Once the protest is withdrawn, inform the protest committee that the protest will not go to a hearing, and inform the scorer that there is no score change from this protest. The judge may then discuss any aspect of the protested incident with the parties, if time allows. If time is limited, arrange to meet the parties later.

If the protest is not withdrawn, it must be heard by the protest committee.

Sometimes a protestor may choose not to withdraw the protest, on the misunderstanding that the protestee would be scored DSQ in the protest hearing. The judge should explain that if a boat has taken an applicable penalty, such as the Post-Race Penalty, then rule 60.5(c) applies. Then the boat may not be penalized further unless the protest committee finds that the Post-Race Penalty was not applicable, normally because rule 44.1(b) or rule 2 applied.

If the protest goes to a hearing, the judge who arbitrated may participate as a member of the hearing panel. If so, the judge must not discuss any aspects of the arbitration meeting with any members of the protest committee before or during the hearing.

Parties to the hearing may include statements and evidence that were presented in the arbitration meeting. Any discrepancies from information presented in the protest hearing may be questioned by parties and the protest committee.
Radio sailing differs from all other forms of sailing, as the crew handling the boat is not on board.
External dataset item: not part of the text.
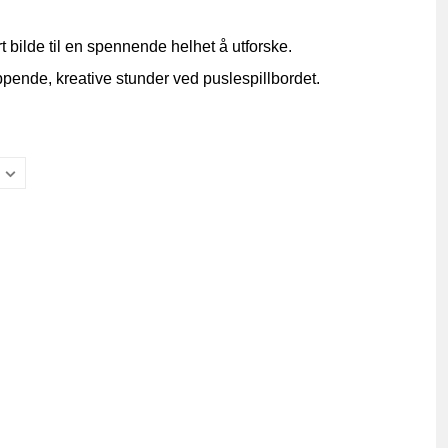
t bilde til en spennende helhet å utforske.
ppende, kreative stunder ved puslespillbordet.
Competitors and race officials stand side by side on the bank. As a result, radio sailing has developed specific rules set out in Appendix E, along with practices for judges and umpires.

No more than 24 boats may compete on the water at any one time. A system of heats is used allowing events to be run with up to 84 competitors. In many cases an incident must be resolved by the protest committee before the next heat can start, as one or more competitors involved may be scheduled to sail. Amongst other elements, these heat systems modify Appendix A, Scoring. These changes introduce a significant difference in the points for retiring or being disqualified.

Most racing is run without umpires. However, radio sailing has developed the use of observers, who may be competitors not sailing in that heat. They hail and record contacts between boats, and between boats and marks. Unresolved incidents are reported to the race committee who may protest. These reports are made available to parties to any protest hearing before the hearing opens. A party to the hearing may then choose to retire. This procedure is set out in the IRSA System for Reducing the number of Protest Hearings (SYRPH).

A small number of events are umpired, including World and some Continental Championships for which an international jury would be appointed. When racing is umpired, observers work closely with the umpires. Observers will normally recognize boats rapidly and anticipate impending situations. They may also recognize slight contact more easily than an umpire. Therefore, the building of mutual respect is vital to establishing a good working relationship.

Umpiring for Radio Sailing has been developed over a period of 20 years. The basic principles are now clearly established, as development continues.

Procedures for umpiring are set out in the DR21 02 Test Rule for Umpired Radio Sailing, which can be found on the World Sailing website. (Search “radio sailing”, click submit, “Documents”.)

These rules recognize that umpires cannot resolve all incidents. If there is no decision from an umpire, then the competitor still has the right to a hearing. Umpiring is intended to modify normal procedures as little as possible. In this way, the Test Rule for Umpired Radio Sailing retains the use of competitor observers, who work closely with the umpires.

There are two further developments:
  • An Accelerated Protest Procedure integrates SYRPH by providing prehearing procedures. Parties are given access to reports from umpires or observers and are offered the opportunity to retire before the hearing is opened.
  • A World Sailing Call Book for Radio Sailing gives guidance on rules and situations specific to radio sailing.